RECORDS —
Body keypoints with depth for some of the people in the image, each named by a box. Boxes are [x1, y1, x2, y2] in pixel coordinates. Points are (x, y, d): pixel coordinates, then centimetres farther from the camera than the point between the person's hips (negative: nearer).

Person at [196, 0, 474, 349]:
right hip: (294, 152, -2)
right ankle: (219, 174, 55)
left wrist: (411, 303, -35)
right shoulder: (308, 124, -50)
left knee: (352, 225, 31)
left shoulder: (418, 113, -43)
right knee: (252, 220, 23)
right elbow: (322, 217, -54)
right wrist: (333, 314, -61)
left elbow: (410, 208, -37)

DESCRIPTION OF THE TASK —
Output the full listing without altering anything.

RESPONSE —
Body keypoints with depth for some of the people in the image, each named by a box. Boxes are [x1, y1, x2, y2] in pixel coordinates. Points are (x, y, d): pixel coordinates, then centimetres farther from the camera than the point between the person's hips (negative: nearer).

Person at [196, 0, 474, 349]:
right hip: (294, 152, -2)
right ankle: (219, 174, 55)
left wrist: (411, 303, -35)
right shoulder: (308, 124, -50)
left knee: (352, 225, 31)
left shoulder: (418, 113, -43)
right knee: (252, 220, 23)
right elbow: (322, 217, -54)
right wrist: (333, 314, -61)
left elbow: (410, 208, -37)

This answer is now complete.